Just as importantly, responses should be crafted carefully to ensure they do not generate more questions than answers. Ambiguous replies can unintentionally prolong the crisis conversation rather than resolve it.

Managing feedback during a crisis often requires a dedicated team or individual monitoring responses in real time, ensuring that concerns are tracked and addressed systematically.

 

Choosing the Right Communication Channels

Knowing the community's stakeholders, their preferred ways of communicating, is never more important than in a crisis. Based on these preferences, institutions should use multiple formats, including:

  • Written communication (emails, statements, website updates)

  • Video messages

  • Audio messages or recorded updates

Each format carries different strengths and risks.


Written communication offers precision and documentation but can feel impersonal. Video allows tone and presence to come through but requires careful preparation and might not be as quick to send as a written message. Audio messages can feel immediate and direct but may lack the clarity of written messaging.


Selecting the right format should always be guided by one question: What format will best help our community understand and trust the message we are sharing?


The Role of AI in Crisis Communications

Artificial intelligence is increasingly used in communications work, including crisis response. AI tools can be particularly helpful for anticipating reactions to a message or to the crisis itself, helping teams test how different stakeholders might interpret language before it is published. AI can also support the creation of message templates, allowing teams to move more quickly when time is critical. These, however, should be built during planning and only used during the crisis.


Speed must never replace judgment. Any message generated or supported by AI must be carefully reviewed by humans before it is shared. Crisis communications demand both speed and accuracy, and institutions must deliberately build time into their process to check messages before release.


This also raises an operational challenge familiar to many organizations:the balance between collaboration and clarity.

  • When many people review a message, errors and blind spots may be caught, BUT decision-making can slow down dramatically.

  • When only one person reviews a message, speed increases, BUT the risk of oversight grows.


Strong crisis communication structures define who writes, who reviews, and who approves messages before a crisis ever happens. Without that structure, the pressure of the moment can create confusion precisely when clarity is needed most.

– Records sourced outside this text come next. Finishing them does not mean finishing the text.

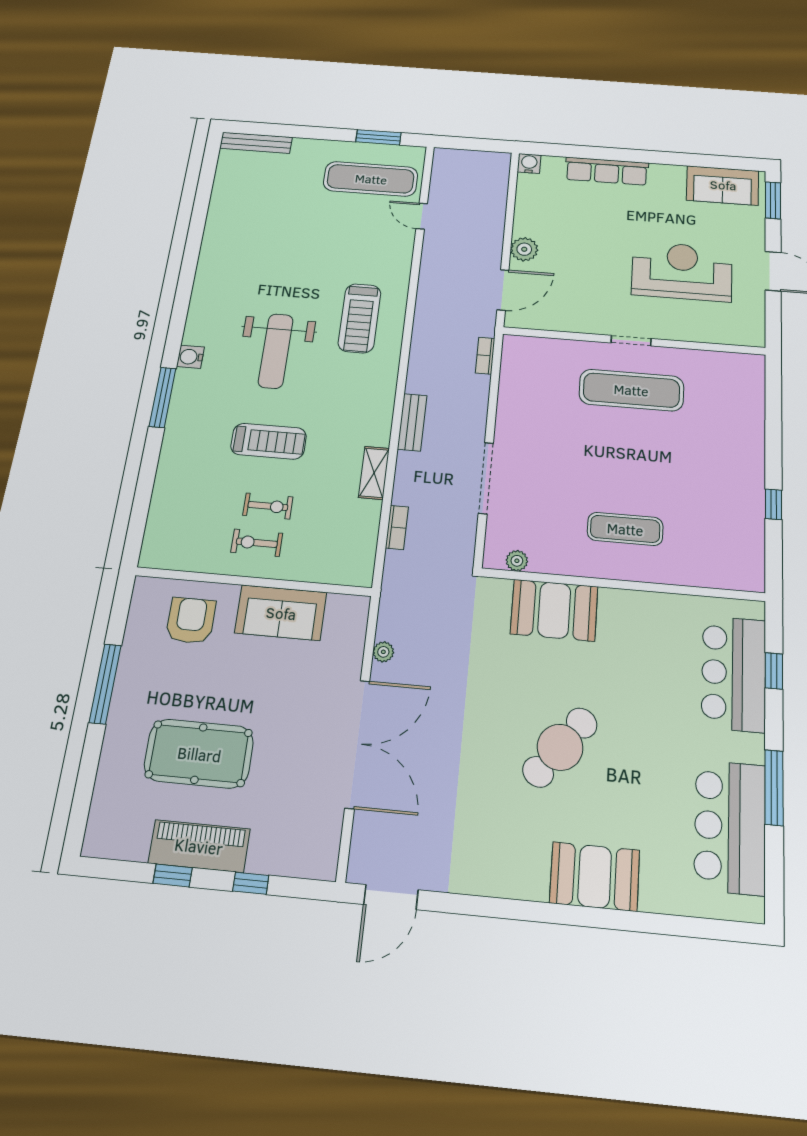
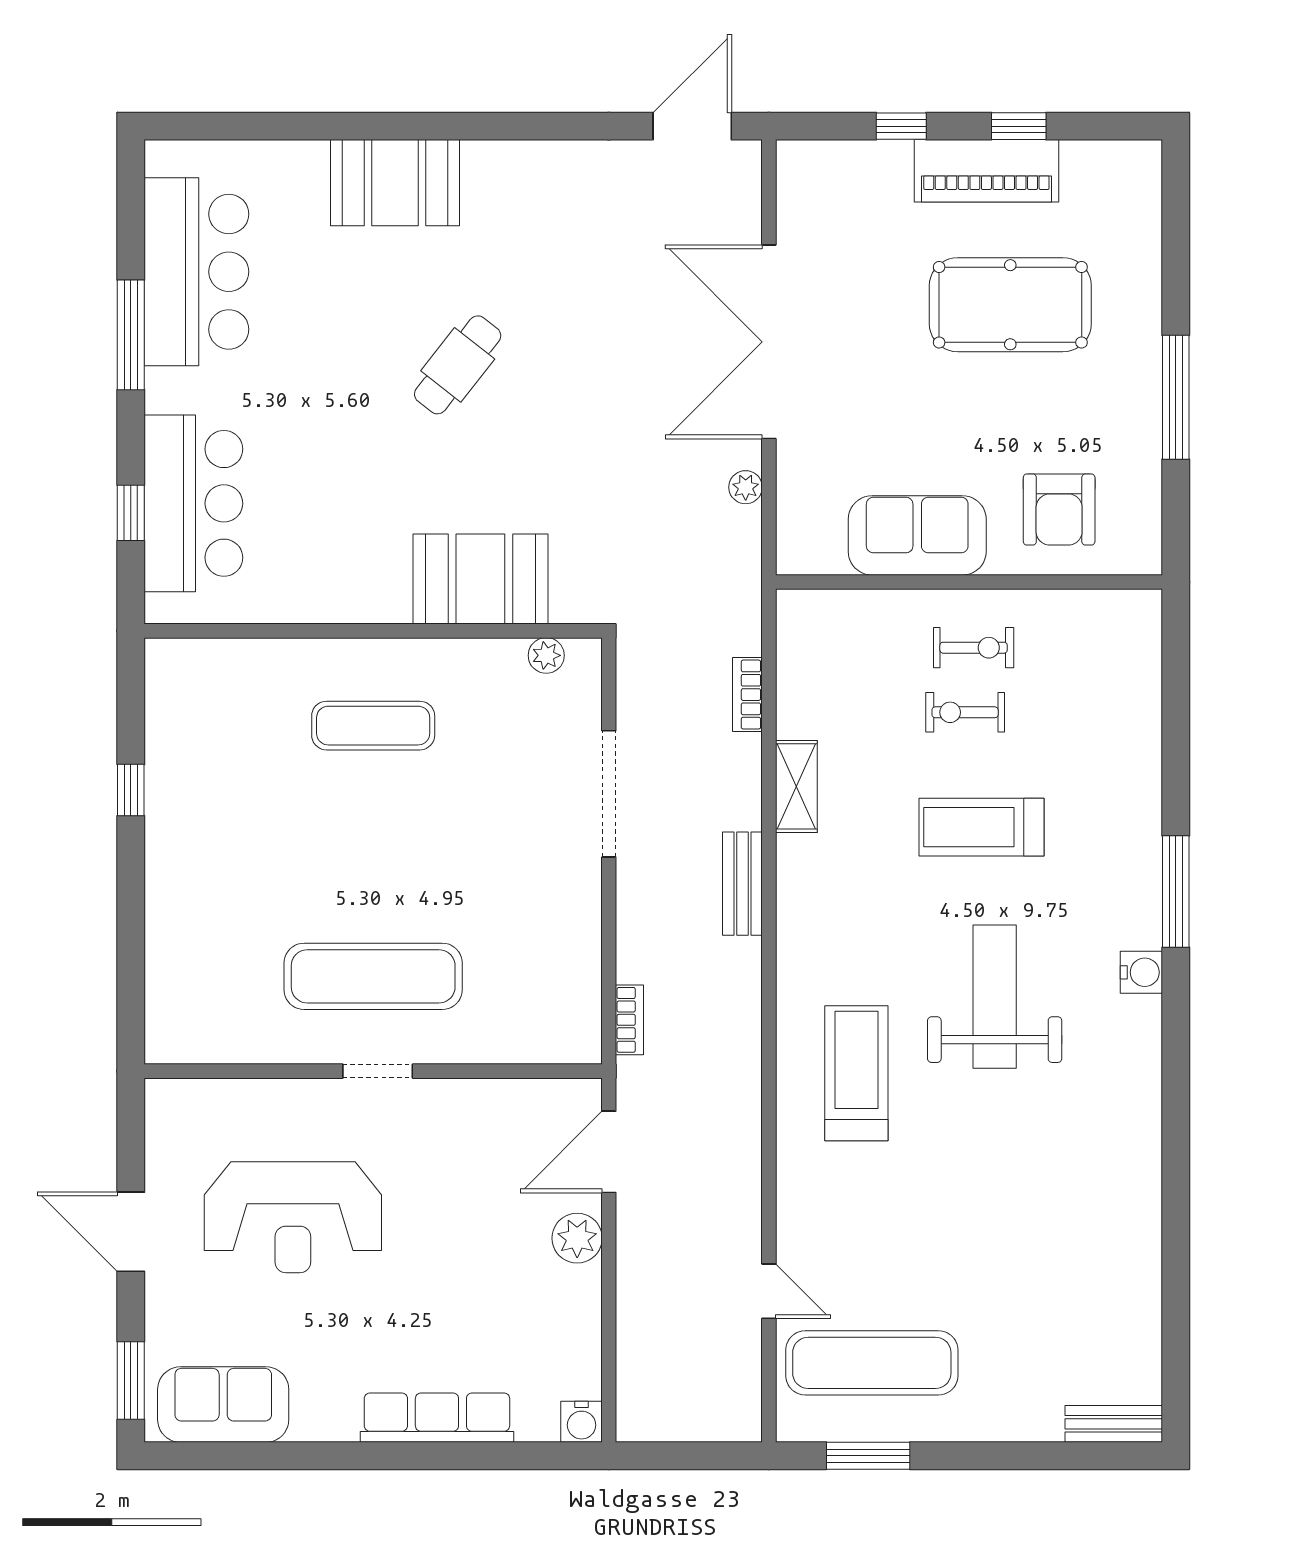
bench: (256, 143) -> (1114, 1424), width x0.73
cafe table: (560, 747) -> (458, 365), width x0.73, depth x0.74

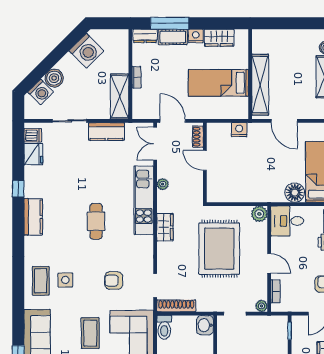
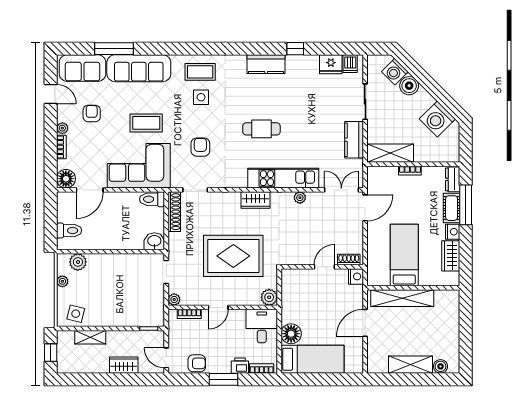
shoe rack: (198, 137) -> (349, 259), moved
door: (205, 160) -> (324, 267), moved
wall: (205, 162) -> (322, 267), moved

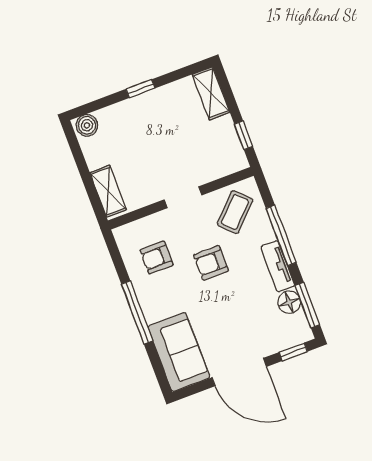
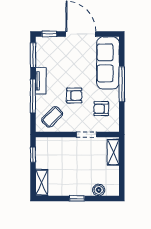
boiler: (87, 125) -> (99, 190), moved
doorway: (183, 197) -> (86, 134), moved
armchair: (157, 258) -> (101, 109), turned 180
floor lamp: (289, 302) -> (42, 60), removed
sofa: (179, 352) -> (108, 63), width x1.36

After the Crisis: Capture the Lessons

When a crisis ends, the work is not finished. One of the most common mistakes institutions make is assuming they will remember what worked and what did not. They will not.


Every crisis should end with a structured debrief, capturing lessons learned while the experience is still fresh. Teams should document:

  • What communication worked well

  • What created confusion

  • Which channels were effective

  • How feedback was managed

  • What processes slowed the response


These reflections should be written and integrated into future crisis planning. Messages that needed tweaking during the current crisis, should be tweaked now in preparation for the next one.


Three Questions to Keep at the Center

Before and during a crisis, it is easy to become overwhelmed by day to day life in schools or by urgency. Three simple questions can help teams prepare before a crisis and stay grounded as it unveils:


Preparation

Are we prepared?


Clarity

Is this clear?


Reflection

What have we learned?


When institutions hold onto these questions, crisis communications become not just reactive statements, but part of a thoughtful, responsible response that strengthens trust when it matters most.